Congress has brought the longest-ever funding lapse at the Department of Homeland Security to a close, without resolving the immigration fight that sparked it. On Thursday, Day 76 of the shutdown, the House cleared a bipartisan bill—already passed by the Senate more than a month ago—to restart money for most DHS agencies, including the Coast Guard, TSA, Secret Service, and FEMA, Politico reports.
- President Trump swiftly signed the bill, ending weeks in which thousands of employees worked without pay and more than 1,100 TSA agents quit, the AP reports. The package funds the agencies through September. The White House had urged Congress to act this week, warning that temporary funding would run out soon, potentially causing airport disruptions.

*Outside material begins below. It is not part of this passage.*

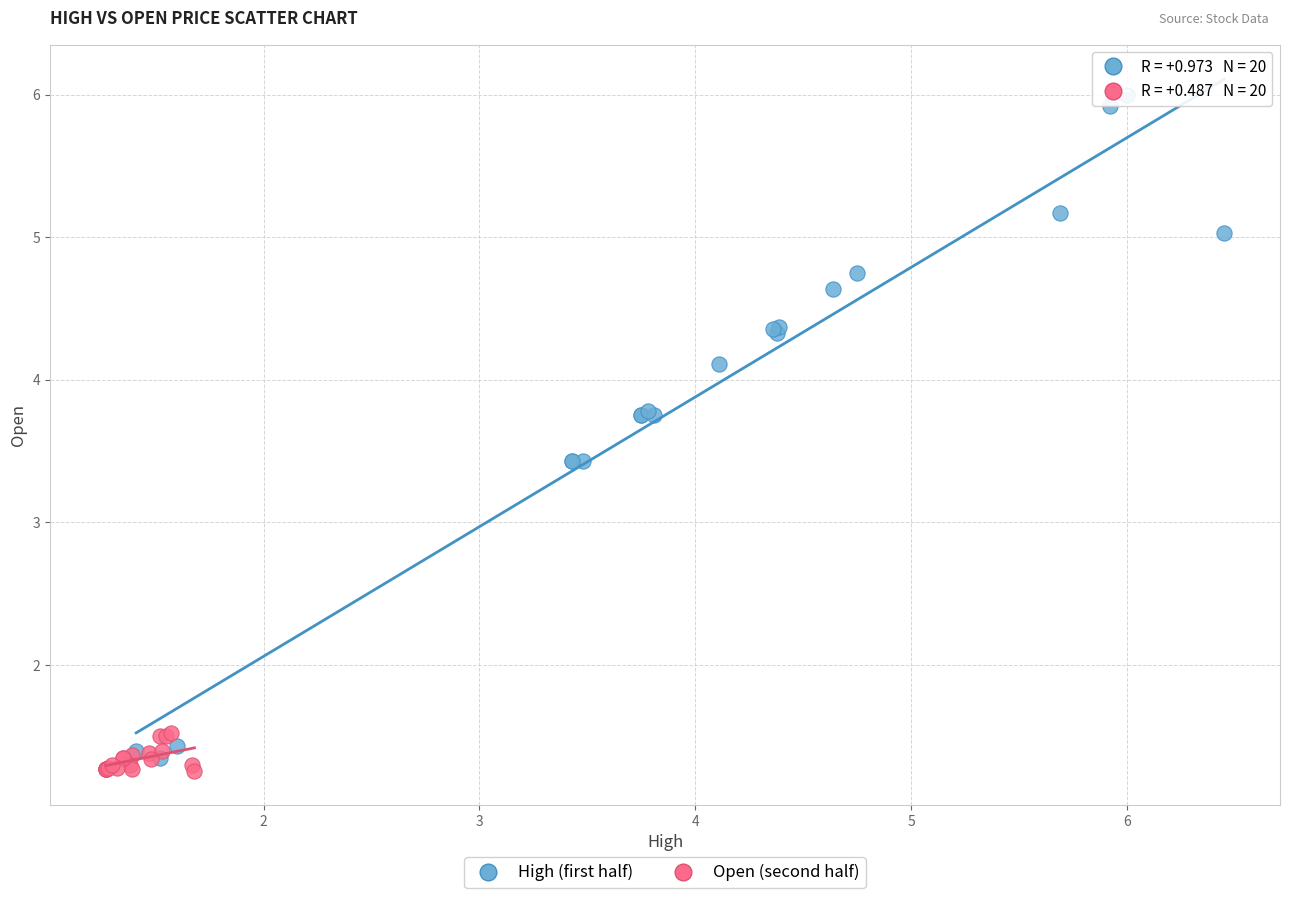

Which series reaches the maximum Y coordinate?

High (first half)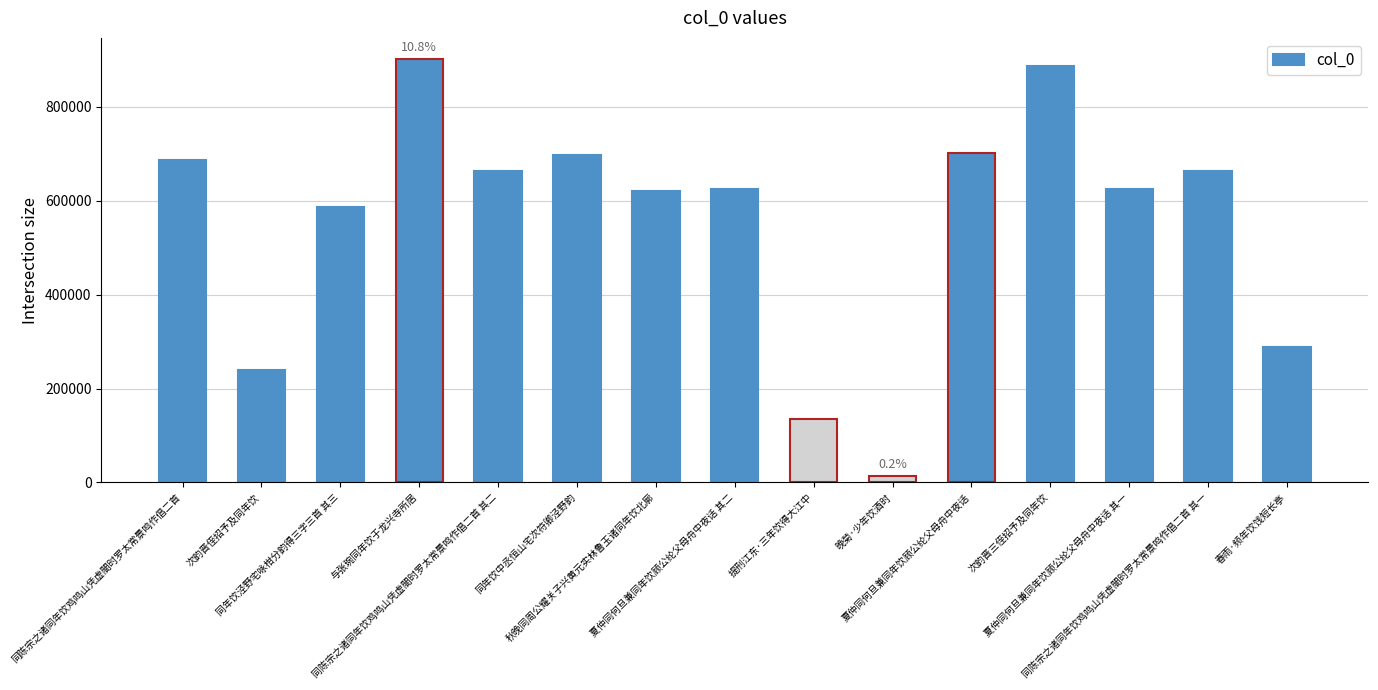

Where does the data first go above 625227?

同陈宗之诸同年饮鸡鸣山凭虚閤时罗太常景鸣作倡二首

The deal pointedly excludes Immigration and Customs Enforcement and Border Patrol, which have been operating on earlier funding. House Republicans balked at passing the bill because of the ICE exclusion and the party eventually had to "bypass its own right flank" to push the bill through with a maneuver that limited debate and sped it to a vote, the New York Times reports. Republicans now plan to move a separate, GOP-only bill steering tens of billions to those agencies, using a budget maneuver to evade a Senate filibuster. Trump wants that package on his desk by June 1, with no new limits on enforcement tactics.
Democrats, who had pushed to withhold funding for ICE and Border Patrol unless stricter safeguards were added, largely held the line during weeks of attempts by House Republicans to push through legislation to fund all of DHS. Rep. Rosa DeLauro, the top Democrat on the House Appropriations Committee, proposed the bipartisan bill more than two months ago, the AP reports. "It is about damn time," she said Thursday.